Supplied text:

┌──

In another article in this issue, the SCCA calls for a review of lease legislation. Robert Speirs represents both retailers and landlords and is widely considered an expert on the retail lease in Australia. He calls for a review as well; seems it’s time something should be done.

As we all know, the retail legislation is peppered with IEDs. Unwary industry participants can easily stray off the path, and get their legs blown off. I have recently been involved in a number of transactions in which the legislation has caused the tenant grief.

Disclosure period

It is a feature of the retail legislation that the Disclosure Statement must be given to the lessee at least seven days before the lease is entered into. Indeed, South Australia is the only jurisdiction that has not succumbed to the seven-day stupidity.

I mean, has anyone ever stopped to wonder why we need seven days? Or, if we do need seven days, why it can’t be waived in certain circumstances?

But don’t get me diverted.

In the case I want to discuss, an up-and-coming national tenant received a Disclosure Statement, which was issued in the tenant’s corporate name. After receipt of the Disclosure Statement and draft lease, the tenant negotiated the lease, and then stopped talking to the landlord. Unbeknownst to the landlord, the tenant arranged its fit-out and contractors.

After two months of radio silence, the tenant announced to the landlord that it wanted to sign the lease in the name of a different company, and that it had to sign the lease tomorrow, in order to meet its fit-out and store-opening imperatives.

I am pretty robust about Disclosure Statements, but the change of tenant entity raised a real problem. The retail legislation says that “the lessee” must get the Disclosure Statement “at least seven days before the lease is entered into”.

Under the idiotic legislation, if “the lessee” does not get the Disclosure Statement at least seven days before the lease is entered into, the lessee can terminate the lease. In this case, because of the last-minute change to the lessee entity, the “lessee” had not received the Disclosure Statement – its related body corporate had.

└──

Source material:

┌──

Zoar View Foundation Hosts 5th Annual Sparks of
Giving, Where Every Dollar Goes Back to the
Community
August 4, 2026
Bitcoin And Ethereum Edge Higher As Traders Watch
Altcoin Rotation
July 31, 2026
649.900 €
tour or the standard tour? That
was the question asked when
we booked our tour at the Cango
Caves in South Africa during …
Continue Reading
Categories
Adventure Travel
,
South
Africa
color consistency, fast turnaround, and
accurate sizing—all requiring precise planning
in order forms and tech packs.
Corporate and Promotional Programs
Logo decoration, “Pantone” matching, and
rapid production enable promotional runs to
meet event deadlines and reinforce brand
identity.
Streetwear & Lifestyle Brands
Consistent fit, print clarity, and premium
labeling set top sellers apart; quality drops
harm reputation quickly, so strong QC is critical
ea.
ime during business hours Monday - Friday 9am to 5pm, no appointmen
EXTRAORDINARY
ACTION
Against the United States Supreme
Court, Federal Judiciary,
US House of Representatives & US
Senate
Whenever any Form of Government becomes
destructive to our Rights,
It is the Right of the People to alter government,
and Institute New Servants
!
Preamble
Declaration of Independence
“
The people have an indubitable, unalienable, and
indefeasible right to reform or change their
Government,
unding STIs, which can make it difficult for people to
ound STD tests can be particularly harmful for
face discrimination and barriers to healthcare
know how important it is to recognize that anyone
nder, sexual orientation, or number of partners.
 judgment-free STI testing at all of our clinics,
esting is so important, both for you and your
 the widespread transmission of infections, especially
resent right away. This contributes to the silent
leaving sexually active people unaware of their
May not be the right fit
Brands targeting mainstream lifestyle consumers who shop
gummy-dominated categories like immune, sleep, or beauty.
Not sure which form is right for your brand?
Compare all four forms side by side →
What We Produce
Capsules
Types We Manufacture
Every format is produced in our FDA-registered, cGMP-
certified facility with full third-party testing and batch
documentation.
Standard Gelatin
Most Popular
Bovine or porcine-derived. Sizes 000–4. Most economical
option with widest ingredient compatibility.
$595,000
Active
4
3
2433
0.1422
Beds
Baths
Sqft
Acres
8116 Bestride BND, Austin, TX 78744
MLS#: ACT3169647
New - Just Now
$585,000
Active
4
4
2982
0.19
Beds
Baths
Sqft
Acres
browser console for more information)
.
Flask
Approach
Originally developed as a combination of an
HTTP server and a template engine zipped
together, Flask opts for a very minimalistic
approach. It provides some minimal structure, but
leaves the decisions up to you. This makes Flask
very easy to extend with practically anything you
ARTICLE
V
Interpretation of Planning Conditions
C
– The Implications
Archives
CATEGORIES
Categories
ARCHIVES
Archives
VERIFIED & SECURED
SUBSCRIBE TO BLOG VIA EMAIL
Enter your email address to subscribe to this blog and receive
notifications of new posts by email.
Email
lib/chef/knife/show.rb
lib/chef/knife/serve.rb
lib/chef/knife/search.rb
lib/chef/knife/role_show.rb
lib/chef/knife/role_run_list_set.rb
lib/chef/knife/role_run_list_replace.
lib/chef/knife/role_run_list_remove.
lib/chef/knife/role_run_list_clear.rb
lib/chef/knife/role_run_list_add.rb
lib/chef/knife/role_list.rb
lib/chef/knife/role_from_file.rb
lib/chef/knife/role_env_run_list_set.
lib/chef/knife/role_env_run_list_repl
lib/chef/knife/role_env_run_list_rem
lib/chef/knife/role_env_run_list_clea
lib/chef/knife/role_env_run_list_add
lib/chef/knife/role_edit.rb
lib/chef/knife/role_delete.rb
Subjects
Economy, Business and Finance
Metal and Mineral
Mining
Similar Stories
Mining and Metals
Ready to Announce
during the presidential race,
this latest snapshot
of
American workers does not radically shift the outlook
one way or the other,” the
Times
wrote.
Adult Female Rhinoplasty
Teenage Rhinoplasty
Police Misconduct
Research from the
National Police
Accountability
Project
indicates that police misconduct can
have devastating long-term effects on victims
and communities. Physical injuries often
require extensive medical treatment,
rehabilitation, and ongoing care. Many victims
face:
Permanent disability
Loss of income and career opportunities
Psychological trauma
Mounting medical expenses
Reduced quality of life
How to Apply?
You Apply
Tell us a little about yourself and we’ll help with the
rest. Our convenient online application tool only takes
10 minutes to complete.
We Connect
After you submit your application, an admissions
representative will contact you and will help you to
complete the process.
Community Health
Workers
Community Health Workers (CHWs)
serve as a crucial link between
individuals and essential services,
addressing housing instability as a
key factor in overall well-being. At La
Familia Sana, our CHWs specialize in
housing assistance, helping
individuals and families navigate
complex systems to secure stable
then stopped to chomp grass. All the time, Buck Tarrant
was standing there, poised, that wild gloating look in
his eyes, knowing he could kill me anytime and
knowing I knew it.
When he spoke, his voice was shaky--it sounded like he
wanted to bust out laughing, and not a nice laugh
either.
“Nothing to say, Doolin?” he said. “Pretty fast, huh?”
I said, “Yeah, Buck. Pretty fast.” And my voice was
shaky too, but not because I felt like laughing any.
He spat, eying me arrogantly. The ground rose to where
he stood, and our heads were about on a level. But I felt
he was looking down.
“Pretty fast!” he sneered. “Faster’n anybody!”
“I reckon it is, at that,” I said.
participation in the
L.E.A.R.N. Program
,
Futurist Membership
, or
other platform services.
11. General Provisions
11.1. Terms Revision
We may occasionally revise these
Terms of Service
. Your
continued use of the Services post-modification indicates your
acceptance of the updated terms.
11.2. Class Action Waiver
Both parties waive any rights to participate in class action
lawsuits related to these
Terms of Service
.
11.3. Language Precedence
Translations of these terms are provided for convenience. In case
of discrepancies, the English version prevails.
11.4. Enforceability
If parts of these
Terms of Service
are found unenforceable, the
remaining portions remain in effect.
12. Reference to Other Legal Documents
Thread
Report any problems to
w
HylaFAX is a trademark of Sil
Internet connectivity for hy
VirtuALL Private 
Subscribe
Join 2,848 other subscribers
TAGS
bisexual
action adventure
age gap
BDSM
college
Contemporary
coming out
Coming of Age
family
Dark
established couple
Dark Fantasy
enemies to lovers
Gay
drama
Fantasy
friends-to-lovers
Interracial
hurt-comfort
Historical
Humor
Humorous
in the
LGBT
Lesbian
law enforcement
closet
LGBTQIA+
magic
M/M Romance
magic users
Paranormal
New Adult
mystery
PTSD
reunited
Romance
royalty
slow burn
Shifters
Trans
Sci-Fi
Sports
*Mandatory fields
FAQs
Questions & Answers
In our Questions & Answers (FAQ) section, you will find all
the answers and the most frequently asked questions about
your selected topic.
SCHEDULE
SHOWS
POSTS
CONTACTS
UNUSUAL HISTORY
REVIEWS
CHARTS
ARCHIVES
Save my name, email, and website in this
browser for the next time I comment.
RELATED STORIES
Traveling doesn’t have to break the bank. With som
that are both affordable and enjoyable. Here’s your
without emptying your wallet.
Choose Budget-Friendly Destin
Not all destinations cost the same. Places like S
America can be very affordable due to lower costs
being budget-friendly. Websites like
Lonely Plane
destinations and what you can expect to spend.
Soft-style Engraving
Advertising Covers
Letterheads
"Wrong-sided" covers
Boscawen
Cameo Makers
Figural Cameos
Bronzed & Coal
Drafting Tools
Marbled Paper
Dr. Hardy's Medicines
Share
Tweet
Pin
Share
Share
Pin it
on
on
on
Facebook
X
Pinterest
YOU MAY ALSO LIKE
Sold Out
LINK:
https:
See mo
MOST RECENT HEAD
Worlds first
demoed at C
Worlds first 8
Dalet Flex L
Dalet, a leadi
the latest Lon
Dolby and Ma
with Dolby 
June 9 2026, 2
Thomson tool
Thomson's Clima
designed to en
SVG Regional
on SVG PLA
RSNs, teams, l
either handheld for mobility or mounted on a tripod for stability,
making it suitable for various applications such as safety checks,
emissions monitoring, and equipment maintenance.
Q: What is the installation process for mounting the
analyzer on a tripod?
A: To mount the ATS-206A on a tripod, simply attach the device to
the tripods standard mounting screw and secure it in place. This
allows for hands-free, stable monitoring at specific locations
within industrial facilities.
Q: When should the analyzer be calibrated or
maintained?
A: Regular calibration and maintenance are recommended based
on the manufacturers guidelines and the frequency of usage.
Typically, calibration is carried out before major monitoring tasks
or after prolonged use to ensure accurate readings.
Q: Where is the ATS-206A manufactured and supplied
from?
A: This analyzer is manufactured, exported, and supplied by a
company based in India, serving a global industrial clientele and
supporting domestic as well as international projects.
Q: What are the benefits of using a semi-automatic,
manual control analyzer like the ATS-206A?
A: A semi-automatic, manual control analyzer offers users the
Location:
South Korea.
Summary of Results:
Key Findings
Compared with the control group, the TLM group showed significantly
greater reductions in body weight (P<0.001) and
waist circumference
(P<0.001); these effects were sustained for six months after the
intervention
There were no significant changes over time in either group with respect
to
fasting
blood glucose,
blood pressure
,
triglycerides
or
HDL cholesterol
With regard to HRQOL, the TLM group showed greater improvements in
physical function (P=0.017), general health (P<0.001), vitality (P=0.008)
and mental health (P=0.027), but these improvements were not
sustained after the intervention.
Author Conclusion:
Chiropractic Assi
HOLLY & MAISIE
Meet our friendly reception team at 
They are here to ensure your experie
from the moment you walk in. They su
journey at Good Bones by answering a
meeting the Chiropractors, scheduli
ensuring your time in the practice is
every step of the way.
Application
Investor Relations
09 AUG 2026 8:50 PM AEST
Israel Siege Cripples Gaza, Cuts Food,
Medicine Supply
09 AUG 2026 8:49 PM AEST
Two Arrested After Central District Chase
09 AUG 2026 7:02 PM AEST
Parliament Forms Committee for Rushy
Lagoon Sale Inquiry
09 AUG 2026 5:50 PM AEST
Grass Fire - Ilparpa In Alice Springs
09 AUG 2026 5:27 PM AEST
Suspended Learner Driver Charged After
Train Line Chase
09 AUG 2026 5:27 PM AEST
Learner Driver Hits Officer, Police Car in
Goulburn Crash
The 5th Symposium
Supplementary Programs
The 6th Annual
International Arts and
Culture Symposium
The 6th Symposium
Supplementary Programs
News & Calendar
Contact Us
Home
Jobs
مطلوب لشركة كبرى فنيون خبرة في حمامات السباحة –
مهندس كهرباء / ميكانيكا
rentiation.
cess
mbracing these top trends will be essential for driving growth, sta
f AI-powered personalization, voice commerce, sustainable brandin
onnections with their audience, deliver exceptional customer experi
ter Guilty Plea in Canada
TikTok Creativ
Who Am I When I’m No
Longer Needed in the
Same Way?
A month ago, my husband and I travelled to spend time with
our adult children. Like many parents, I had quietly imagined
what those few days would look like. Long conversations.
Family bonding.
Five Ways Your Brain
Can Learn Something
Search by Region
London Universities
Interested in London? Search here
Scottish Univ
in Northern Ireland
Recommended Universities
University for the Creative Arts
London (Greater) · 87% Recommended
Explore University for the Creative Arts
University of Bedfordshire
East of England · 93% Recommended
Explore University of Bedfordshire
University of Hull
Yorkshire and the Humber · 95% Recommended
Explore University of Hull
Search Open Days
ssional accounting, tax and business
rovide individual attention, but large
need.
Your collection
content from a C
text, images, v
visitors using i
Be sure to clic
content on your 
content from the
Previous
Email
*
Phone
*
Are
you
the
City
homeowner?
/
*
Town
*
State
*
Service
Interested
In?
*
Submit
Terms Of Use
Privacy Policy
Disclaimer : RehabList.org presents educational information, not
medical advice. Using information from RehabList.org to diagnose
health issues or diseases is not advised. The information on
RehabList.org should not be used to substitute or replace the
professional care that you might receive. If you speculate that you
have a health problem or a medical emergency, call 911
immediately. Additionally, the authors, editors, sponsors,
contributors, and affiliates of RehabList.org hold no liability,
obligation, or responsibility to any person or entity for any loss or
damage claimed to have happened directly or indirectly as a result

└──

Required tasks:
1. According to the passage on retail leases, which jurisdiction is the only one without the seven-day Disclosure Statement requirement?
2. Write the next part of the passage on retail leases, picking up after its final sentence.
The rows are separate material and have no connection to the passage on retail leases.

Expected responses:
1. South Australia.

2.
The decision of the ADT in Jain Cao & Hui Yuan Gao v Leo Siam Pty Ltd [2013] NSWADT 58 (12 March 2013) is authority for the proposition that a lessor who relies on a Disclosure Statement, issued to the wrong entity within a corporate group, steps on that figurative IED.

So our client advised the lessee it would have to wait for a further week (while the name of the previous lessee was whited out and the new tenant name inserted) before it could commence its fit-out. The tenant was furious. It was in full command of the content of the Disclosure Statement. It had its contractors booked, and wanted to start trade ASAP.

There are ways to overcome the problem, which I do not intend to discuss here, but they require time, effort and money. The point is that these problems are a direct consequence of the legislation, they positively harm the tenant, and they are unnecessary red tape.

Victorian rent reviews

This was a matter on which I acted for the tenant. (Yes,  it is possible to bat for the other team.)
My client is a sophisticated international industry participant. It negotiated a rent in Victoria which was subject to annual CPI, capped at an agreed percentage.

During negotiation of the formal lease, the solicitors for the lessor said that the tenant was not entitled to the benefit of the cap on CPI, because this infringed section 35(2) of the RLA. This section says that the rent can only be reviewed by reference to specified criteria (including an index such as CPI, or a specified fixed percentage), but that only one method of review can be applied on each review date. This drafting was no doubt designed to overcome lessor-friendly provisions which had once permitted rent to be reviewed  by CPI or a specified percentage, whichever is the greater.

The solicitors for the lessor argued that the cap on the CPI was, in effect, a second basis for review, which is outlawed by the legislation. Therefore, the lessee could  not have the benefit of the cap. I do not think the lessor’s argument is correct, but there are plenty of lawyers in Victoria who disagree.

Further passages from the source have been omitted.